SEATTLE — There's a little slice of Apple in Microsoft's new in-car entertainment system.
That's sort of like Ford Motor Co. using Chevy-designed fuel injectors on its F-150 pickup.
The technology rivals are cooperating on Sync, which debuted this fall in the Ford Focus. Sync is Ford's name for the Microsoft-developed system that enables drivers to use voice commands or steering wheel controls to operate their digital music players and Bluetooth-enabled cell phones.
The Apple contribution was crucial to make the iPod, the dominant digital music player on the market, work with Sync, said Gary Jablonski, Ford's manager of telematics. Ford acted as a go-between for the two technology rivals.

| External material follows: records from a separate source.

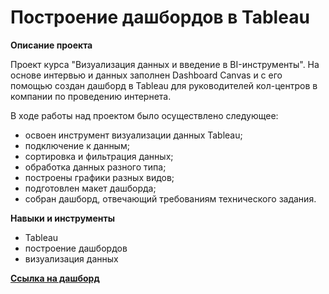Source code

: # Построение дашбордов в Tableau

**Описание проекта**

Проект курса "Визуализация данных и введение в BI-инструменты". На основе интервью и данных заполнен Dashboard Canvas и с его помощью создан дашборд в Tableau для руководителей кол-центров в компании по проведению интернета. 

В ходе работы над проектом было осуществлено следующее:

- освоен инструмент визуализации данных Tableau;
- подключение к данным;
- сортировка и фильтрация данных;
- обработка данных разного типа;
- построены графики разных видов;
- подготовлен макет дашборда;
- собран дашборд, отвечающий требованиям технического задания.

**Навыки и инструменты**

- Tableau
- построение дашбордов
- визуализация данных

**[Ссылка на дашборд](https://public.tableau.com/app/profile/yana.bogacheva/viz/-_17099379710300/-_2)**
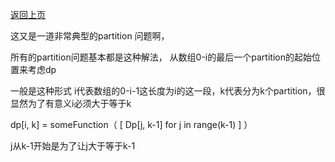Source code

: [返回上页](..)

这又是一道非常典型的partition 问题啊，

所有的partition问题基本都是这种解法， 从数组0-i的最后一个partition的起始位置来考虑dp

一般是这种形式 i代表数组的0-i-1这长度为i的这一段，k代表分为k个partition，很显然为了有意义i必须大于等于k

dp[i, k] = someFunction（  [ Dp[j, k-1]    for  j  in  range(k-1) ]  ）

j从k-1开始是为了让j大于等于k-1
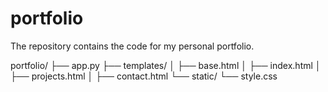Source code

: # portfolio
The repository contains the code for my personal portfolio. 

portfolio/
├── app.py
├── templates/
│   ├── base.html
│   ├── index.html
│   ├── projects.html
│   ├── contact.html
└── static/
    └── style.css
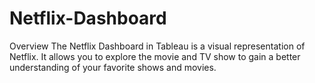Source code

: # Netflix-Dashboard
Overview
The Netflix Dashboard in Tableau is a visual representation of Netflix. It allows you to explore the movie and TV show to gain a better understanding of your favorite shows and movies.

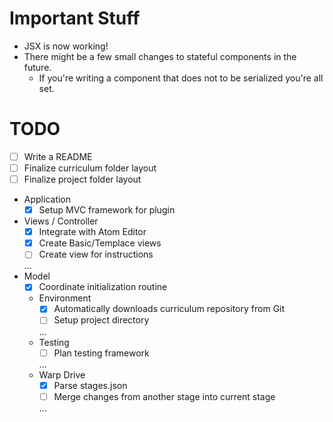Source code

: # Important Stuff
* JSX is now working!
* There might be a few small changes to stateful components in the future.
    * If you're writing a component that does not to be serialized you're all set.
    
# TODO
- [ ] Write a README
- [ ] Finalize curriculum folder layout 
- [ ] Finalize project folder layout
- Application
    - [x] Setup MVC framework for plugin
- Views / Controller
    - [x] Integrate with Atom Editor
    - [x] Create Basic/Templace views
    - [ ] Create view for instructions
    
    ...
- Model
    - [x] Coordinate initialization routine
    - Environment
        - [x] Automatically downloads curriculum repository from Git
        - [ ] Setup project directory
        
        ...
    - Testing
        - [ ] Plan testing framework
        
        ...
    - Warp Drive
        - [x] Parse stages.json
        - [ ] Merge changes from another stage into current stage
        
        ...

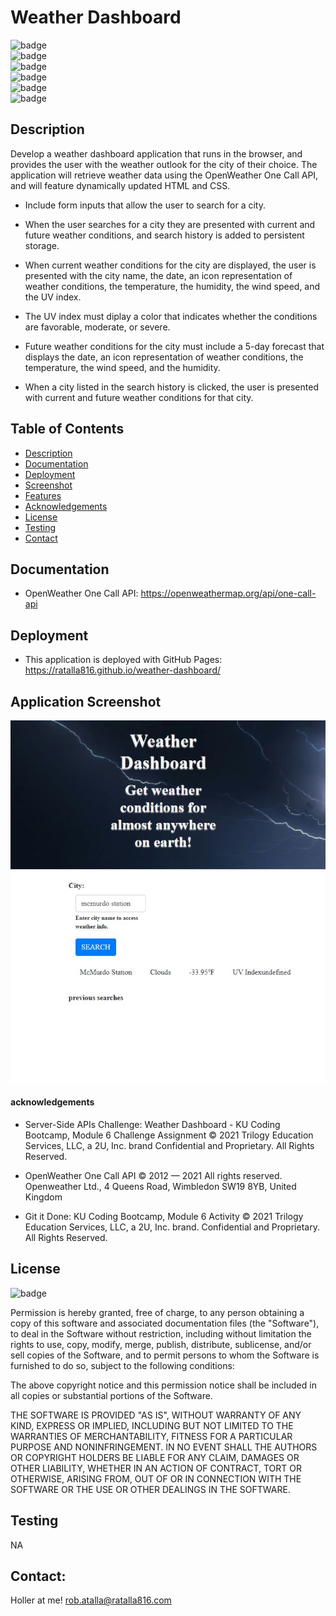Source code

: # Weather Dashboard

![badge](https://img.shields.io/github/languages/top/ratalla816/weather-dashboard)
  <br>
  ![badge](https://img.shields.io/github/languages/count/ratalla816/weather-dashboard)
  <br>
  ![badge](https://img.shields.io/github/issues/ratalla816/weather-dashboard)
  <br>
  ![badge](https://img.shields.io/github/issues-closed/ratalla816/weather-dashboard)
  <br>
  ![badge](https://img.shields.io/github/last-commit/ratalla816/weather-dashboard)
  <br>
  ![badge](https://img.shields.io/badge/license-MIT-important)
  
## Description

  Develop a weather dashboard application that runs in the browser, and provides the user with the weather outlook for the city of their choice. The application will retrieve weather data using the OpenWeather One Call API, and will feature dynamically updated HTML and CSS.

* Include form inputs that allow the user to search for a city.

* When the user searches for a city they are presented with current and future weather conditions, and search history is added to persistent storage.

* When current weather conditions for the city are displayed, the user is presented with the city name, the date, an icon representation of weather conditions, the temperature, the humidity, the wind speed, and the UV index.

* The UV index must diplay a color that indicates whether the conditions are favorable, moderate, or severe.

* Future weather conditions for the city must include a 5-day forecast that displays the date, an icon representation of weather conditions, the temperature, the wind speed, and the humidity.

* When a city listed in the search history is clicked, the user is presented with current and future weather conditions for that city.

## Table of Contents

* [Description](#description)
* [Documentation](#documentation)
* [Deployment](#deployment)
* [Screenshot](#screenshot)
* [Features](#features)
* [Acknowledgements](#acknowledgements)
* [License](#license)
* [Testing](#testing)
* [Contact](#contact)
## Documentation

* OpenWeather One Call API: <https://openweathermap.org/api/one-call-api>

## Deployment

* This application is deployed with GitHub Pages: <https://ratalla816.github.io/weather-dashboard/>

## Application Screenshot

![application screenshot](./assets/images/weather-dashboard-screenshot.jpg)
#### acknowledgements

* Server-Side APIs Challenge: Weather Dashboard - KU Coding Bootcamp, Module 6 Challenge Assignment © 2021 Trilogy Education Services, LLC, a 2U, Inc.
brand Confidential and Proprietary. All Rights Reserved.

* OpenWeather One Call API © 2012 — 2021 All rights reserved.
Openweather Ltd., 4 Queens Road, Wimbledon SW19 8YB, United Kingdom

* Git it Done: KU Coding Bootcamp, Module 6 Activity © 2021 Trilogy Education Services, LLC, a 2U, Inc. brand. Confidential and Proprietary. All Rights Reserved.

 ## License
  ![badge](https://img.shields.io/badge/license-MIT-important)
  <br>

Permission is hereby granted, free of charge, to any person obtaining a copy of this software and associated documentation files (the "Software"), to deal in the Software without restriction, including without limitation the rights to use, copy, modify, merge, publish, distribute, sublicense, and/or sell copies of the Software, and to permit persons to whom the Software is furnished to do so, subject to the following conditions:

The above copyright notice and this permission notice shall be included in all copies or substantial portions of the Software.

THE SOFTWARE IS PROVIDED "AS IS", WITHOUT WARRANTY OF ANY KIND, EXPRESS OR IMPLIED, INCLUDING BUT NOT LIMITED TO THE WARRANTIES OF MERCHANTABILITY, FITNESS FOR A PARTICULAR PURPOSE AND NONINFRINGEMENT. IN NO EVENT SHALL THE AUTHORS OR COPYRIGHT HOLDERS BE LIABLE FOR ANY CLAIM, DAMAGES OR OTHER LIABILITY, WHETHER IN AN ACTION OF CONTRACT, TORT OR OTHERWISE, ARISING FROM, OUT OF OR IN CONNECTION WITH THE SOFTWARE OR THE USE OR OTHER DEALINGS IN THE SOFTWARE.

## Testing
  NA

## Contact:
  Holler at me! <a href="mailto:rob.atalla@ratalla816.com">rob.atalla@ratalla816.com</a>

"While there may be friction in other areas of the companies, within the automotive group they knew the product had to work with Apple," Jablonski said. "The iPod's got to work."
Apple is supplying hardware and software to a chipmaker for Sync, Jablonski said.
Ford has exclusive rights to the Microsoft technology through November 2008. Then Microsoft can sell the system to other automakers. Ford retains the rights to the Sync name.
Sync will be available in 12 Ford, Lincoln and Mercury models by the end of this year. Ford expects to make it available in most of its other vehicles during the 2009 model year.